Gemeinsam Lösungen entwickeln
Wohnen in einem Siedlungsgebiet verschiedene Parteien nebeneinander, entstehen immer wieder Konflikte. Besonders häufig entwickeln sich rund um Bäume, Sträucher oder hohe Thujenhecken an den Grundgrenzen Meinungsverschiedenheiten. In der Vergangenheit war es so, dass man Äste und Wurzeln eines Grenzbaumes, welche auf das eigene Grundstück ragten, entfernen konnte – mehr Rechte hatte man als Nachbar:in nicht. Die rechtliche Grundlage hat sich jedoch inzwischen geändert. Wer aufgrund der Pflanzen am angrenzenden Grund unter unzumutbarem Luft- und Lichtentzug leidet, hat einen Anspruch darauf, dass dieser Bewuchs entfernt wird.
Meistens können solche Streitigkeiten über ein klärendes Gespräch gelöst werden, ab und zu stehen die verschiedenen Parteien aber vor einer scheinbar nicht lösbaren Meinungsverschiedenheit.
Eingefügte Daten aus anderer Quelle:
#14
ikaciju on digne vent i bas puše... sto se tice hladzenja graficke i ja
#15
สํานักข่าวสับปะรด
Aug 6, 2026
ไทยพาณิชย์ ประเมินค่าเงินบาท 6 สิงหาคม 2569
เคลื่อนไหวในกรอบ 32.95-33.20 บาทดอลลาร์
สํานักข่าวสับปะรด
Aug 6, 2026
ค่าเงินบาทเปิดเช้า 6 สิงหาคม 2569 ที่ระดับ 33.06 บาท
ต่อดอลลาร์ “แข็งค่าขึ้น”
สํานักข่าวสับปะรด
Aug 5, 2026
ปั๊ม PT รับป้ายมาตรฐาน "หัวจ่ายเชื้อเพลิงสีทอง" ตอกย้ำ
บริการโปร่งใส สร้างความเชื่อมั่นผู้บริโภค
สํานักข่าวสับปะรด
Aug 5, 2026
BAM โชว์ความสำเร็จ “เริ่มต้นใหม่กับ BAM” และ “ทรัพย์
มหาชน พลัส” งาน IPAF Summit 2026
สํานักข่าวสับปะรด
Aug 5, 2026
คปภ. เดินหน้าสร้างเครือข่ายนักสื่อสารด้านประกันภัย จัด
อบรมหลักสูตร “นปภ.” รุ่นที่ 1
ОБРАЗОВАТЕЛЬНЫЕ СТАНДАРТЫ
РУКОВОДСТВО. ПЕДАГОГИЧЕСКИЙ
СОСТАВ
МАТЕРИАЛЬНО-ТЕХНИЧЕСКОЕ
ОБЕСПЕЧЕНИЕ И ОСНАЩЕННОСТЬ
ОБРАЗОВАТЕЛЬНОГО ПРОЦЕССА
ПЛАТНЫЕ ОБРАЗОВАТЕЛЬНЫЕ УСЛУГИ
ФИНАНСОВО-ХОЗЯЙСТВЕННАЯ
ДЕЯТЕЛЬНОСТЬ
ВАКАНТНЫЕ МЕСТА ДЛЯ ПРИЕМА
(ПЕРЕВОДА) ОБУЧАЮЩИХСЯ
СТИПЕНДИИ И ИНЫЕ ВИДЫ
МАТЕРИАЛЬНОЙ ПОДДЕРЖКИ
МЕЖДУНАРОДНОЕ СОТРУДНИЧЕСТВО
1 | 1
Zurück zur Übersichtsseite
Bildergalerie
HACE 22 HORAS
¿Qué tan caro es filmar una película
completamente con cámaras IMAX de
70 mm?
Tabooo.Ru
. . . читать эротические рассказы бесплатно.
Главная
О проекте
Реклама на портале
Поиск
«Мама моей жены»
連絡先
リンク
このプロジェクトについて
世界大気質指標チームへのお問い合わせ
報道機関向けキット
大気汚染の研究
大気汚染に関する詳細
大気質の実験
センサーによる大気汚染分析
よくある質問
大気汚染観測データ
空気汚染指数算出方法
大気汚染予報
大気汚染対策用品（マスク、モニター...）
Damit solche Fälle nicht direkt vor Gericht landen, womit auch hohe Verhandlungs- und Anwaltskosten einhergehen würden, wurden Schlichtungsstellen eingerichtet. Eine solche Stelle muss zwingend aufgesucht werden, bevor man sich überhaupt an das Gericht wenden kann.
Schlichtungsstellen
Schlichtungsstellen gibt es unter anderem auch an verschiedenen Landwirtschaftskammern, zum Beispiel in Tirol, Salzburg oder Vorarlberg. Bei einem Nachbarschaftsstreit rund um störende Bepflanzungen bieten sie den Vorteil, dass nicht nur rechtskundige Expert:innen, sondern auch Mitarbeiter:innen mit Fachwissen zu Pflanzen- und Gartenbau kompetent beraten können. Zudem fallen diverse Grundstücksangelegenheiten häufig in das Aufgabengebiet der Landwirtschaftskammern, weshalb viel Wissen und Erfahrung zum Thema vorhanden ist. An der LK Tirol besteht dieses Angebot bereits seit mehr als 20 Jahren. Jedes Jahr werden zirka 30 Fälle behandelt , wobei bei etwas mehr als der Hälfte Lösungen im Sinne beider Parteien gefunden werden können.
Ein Ziel – eine Lösung
Bei einem Nachbarschaftsstreit rund um die Gartengestaltung treffen unterschiedliche Bedürfnisse aufeinander. Eine Seite möchte die zur Verfügung stehende Grünfläche optimal ausnützen und sie als einen Ort der Erholung ansprechend gestalten, die andere Seite erfährt dadurch Einschränkungen in ihren Bedürfnissen nach Licht und Luft. Ziel ist es stets, eine Lösung zu erarbeiten, welche für beide Seiten sinnvoll, tragbar und auch umsetzbar ist – hierbei kann eine Beratung durch die Fachexpert:innen der Schlichtungsstelle helfen.
Verfahrensablauf
Wie eingangs erwähnt, ist bei Streitigkeiten rund um die Bepflanzung eine Schlichtungsstelle aufzusuchen, bevor man sich an das Gericht wendet. Kommt es innerhalb von drei Monaten zu keiner Einigung über die Schlichtungsstelle, kann sich die beeinträchtigte Person an die Gerichte wenden.
Das Schlichtungsverfahren kann starten, wenn bei der jeweiligen Landwirtschaftskammer ein schriftlicher Antrag eingereicht wird. Dafür steht ein eigenes Formular zur Verfügung, welches direkt an der zuständigen Landwirtschaftskammer sowie in deren Bezirksstellen und auch online erhältlich ist.
Freiwillige Basis
Ein wichtiger Grundsatz zur Arbeit der Schlichtungsstellen ist, dass die Beteiligung und Kompromissschließung freiwillig ist. Ist es gewünscht, werden Lösungsmöglichkeiten aufgezeigt und gemeinsam besprochen, es besteht jedoch zu keinem Zeitpunkt eine Verpflichtung, diesen zuzustimmen oder seine Position in der Konfliktsituation zu ändern. Sämtliche Lösungsvorschläge können aber natürlich jederzeit akzeptiert werden.
Verfahrenskosten
Die Einbeziehung der Schlichtungsstelle ist mit Kosten verbunden. Diese sind der aktuell geltenden Gebührenordnung zu entnehmen.